Task to complete: Count the lines below in which "histopathology" appears, then give that number by itself.

+++ Dataset records

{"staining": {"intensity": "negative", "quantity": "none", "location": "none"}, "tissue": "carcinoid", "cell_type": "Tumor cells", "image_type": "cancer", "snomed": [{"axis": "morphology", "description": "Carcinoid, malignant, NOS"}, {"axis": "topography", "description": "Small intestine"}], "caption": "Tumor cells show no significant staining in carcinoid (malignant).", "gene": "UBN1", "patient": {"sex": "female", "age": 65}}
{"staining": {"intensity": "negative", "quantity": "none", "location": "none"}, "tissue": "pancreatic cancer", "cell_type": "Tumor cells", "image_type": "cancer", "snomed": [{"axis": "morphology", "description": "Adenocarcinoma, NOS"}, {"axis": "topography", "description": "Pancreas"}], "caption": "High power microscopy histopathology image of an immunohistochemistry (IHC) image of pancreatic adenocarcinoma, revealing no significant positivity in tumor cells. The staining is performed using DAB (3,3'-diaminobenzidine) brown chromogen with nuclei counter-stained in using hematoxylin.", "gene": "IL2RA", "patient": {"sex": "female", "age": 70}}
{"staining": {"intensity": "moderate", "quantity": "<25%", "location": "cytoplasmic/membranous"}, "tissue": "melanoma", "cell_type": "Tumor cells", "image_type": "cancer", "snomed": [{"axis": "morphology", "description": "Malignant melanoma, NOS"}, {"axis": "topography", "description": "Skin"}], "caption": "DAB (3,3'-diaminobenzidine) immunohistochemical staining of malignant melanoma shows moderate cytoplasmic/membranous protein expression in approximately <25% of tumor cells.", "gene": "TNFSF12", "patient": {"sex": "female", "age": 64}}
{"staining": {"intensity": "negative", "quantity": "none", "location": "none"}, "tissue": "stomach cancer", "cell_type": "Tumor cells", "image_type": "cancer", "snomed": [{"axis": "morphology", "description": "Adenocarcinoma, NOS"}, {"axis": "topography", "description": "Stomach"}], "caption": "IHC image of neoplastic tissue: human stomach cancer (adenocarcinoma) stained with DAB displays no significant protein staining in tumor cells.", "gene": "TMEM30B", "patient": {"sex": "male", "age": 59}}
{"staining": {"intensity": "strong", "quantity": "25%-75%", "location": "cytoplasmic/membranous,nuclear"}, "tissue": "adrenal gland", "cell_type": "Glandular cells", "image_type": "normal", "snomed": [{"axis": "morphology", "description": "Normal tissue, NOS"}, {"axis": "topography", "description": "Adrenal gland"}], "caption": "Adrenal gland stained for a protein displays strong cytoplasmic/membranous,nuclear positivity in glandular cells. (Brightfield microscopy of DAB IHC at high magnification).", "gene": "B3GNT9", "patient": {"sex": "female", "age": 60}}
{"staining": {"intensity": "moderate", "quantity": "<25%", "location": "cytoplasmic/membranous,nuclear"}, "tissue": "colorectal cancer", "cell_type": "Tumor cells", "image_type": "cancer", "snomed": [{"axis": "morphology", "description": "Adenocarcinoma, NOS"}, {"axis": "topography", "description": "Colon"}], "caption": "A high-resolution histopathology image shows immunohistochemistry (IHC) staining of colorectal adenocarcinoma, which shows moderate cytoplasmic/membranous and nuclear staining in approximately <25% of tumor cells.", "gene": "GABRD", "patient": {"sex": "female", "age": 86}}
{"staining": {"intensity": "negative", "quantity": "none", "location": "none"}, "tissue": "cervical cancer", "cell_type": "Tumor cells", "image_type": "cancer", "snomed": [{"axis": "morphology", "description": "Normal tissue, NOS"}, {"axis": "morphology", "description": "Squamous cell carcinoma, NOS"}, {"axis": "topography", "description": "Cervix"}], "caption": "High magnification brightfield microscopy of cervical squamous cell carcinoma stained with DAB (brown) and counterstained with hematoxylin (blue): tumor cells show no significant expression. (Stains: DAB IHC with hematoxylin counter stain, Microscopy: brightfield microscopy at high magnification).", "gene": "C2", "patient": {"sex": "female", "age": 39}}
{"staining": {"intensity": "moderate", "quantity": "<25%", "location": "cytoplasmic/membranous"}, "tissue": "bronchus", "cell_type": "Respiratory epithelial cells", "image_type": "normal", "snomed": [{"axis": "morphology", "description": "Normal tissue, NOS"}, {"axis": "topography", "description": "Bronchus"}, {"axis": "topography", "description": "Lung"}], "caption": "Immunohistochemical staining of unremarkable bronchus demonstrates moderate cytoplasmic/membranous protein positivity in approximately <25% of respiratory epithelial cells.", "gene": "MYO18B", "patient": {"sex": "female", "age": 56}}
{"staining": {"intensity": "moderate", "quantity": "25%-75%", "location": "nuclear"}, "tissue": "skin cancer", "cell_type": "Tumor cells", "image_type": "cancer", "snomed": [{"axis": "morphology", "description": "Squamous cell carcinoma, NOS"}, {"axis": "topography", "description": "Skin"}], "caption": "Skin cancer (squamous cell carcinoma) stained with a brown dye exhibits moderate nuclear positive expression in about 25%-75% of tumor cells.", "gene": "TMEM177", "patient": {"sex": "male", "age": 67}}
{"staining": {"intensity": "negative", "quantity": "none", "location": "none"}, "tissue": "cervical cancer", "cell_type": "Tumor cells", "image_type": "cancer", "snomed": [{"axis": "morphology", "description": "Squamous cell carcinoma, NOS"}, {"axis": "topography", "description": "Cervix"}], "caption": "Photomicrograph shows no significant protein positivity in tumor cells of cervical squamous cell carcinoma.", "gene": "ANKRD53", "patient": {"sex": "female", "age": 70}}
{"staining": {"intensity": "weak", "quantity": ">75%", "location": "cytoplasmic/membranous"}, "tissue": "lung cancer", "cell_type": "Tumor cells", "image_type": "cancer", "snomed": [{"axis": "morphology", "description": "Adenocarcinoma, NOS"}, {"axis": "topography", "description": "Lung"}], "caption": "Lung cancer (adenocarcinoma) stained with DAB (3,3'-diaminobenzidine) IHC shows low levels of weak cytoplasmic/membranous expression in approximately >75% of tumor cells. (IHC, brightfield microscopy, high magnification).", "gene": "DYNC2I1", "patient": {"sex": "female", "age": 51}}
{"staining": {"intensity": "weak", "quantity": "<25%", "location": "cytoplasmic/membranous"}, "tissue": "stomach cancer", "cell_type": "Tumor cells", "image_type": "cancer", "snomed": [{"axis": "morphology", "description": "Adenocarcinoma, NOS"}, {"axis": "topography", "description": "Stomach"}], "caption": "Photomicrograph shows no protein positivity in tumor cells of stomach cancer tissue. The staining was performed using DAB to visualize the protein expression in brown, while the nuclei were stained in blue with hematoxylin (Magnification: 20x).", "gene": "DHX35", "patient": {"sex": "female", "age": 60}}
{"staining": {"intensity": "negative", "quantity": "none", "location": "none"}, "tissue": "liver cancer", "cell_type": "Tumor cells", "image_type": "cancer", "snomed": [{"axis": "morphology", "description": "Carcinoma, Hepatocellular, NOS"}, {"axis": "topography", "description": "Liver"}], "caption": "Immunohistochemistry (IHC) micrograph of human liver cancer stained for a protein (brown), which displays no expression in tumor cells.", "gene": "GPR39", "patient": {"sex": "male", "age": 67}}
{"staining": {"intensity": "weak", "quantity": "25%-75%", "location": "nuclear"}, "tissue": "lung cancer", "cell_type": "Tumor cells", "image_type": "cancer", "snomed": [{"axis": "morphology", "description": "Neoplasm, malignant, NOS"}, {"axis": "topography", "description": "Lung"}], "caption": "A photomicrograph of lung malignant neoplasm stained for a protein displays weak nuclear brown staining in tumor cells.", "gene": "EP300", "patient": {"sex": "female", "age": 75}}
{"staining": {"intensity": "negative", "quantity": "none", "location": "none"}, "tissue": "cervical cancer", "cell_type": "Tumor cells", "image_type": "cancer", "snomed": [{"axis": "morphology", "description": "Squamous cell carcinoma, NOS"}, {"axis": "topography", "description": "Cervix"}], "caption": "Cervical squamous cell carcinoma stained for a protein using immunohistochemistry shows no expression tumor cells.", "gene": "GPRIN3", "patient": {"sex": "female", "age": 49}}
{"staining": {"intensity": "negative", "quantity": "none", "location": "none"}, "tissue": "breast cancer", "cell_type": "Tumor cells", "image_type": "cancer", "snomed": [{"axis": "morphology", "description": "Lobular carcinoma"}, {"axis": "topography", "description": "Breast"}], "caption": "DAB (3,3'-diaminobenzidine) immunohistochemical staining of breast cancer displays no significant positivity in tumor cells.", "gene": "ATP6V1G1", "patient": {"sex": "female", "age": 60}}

++++++

Solution: 2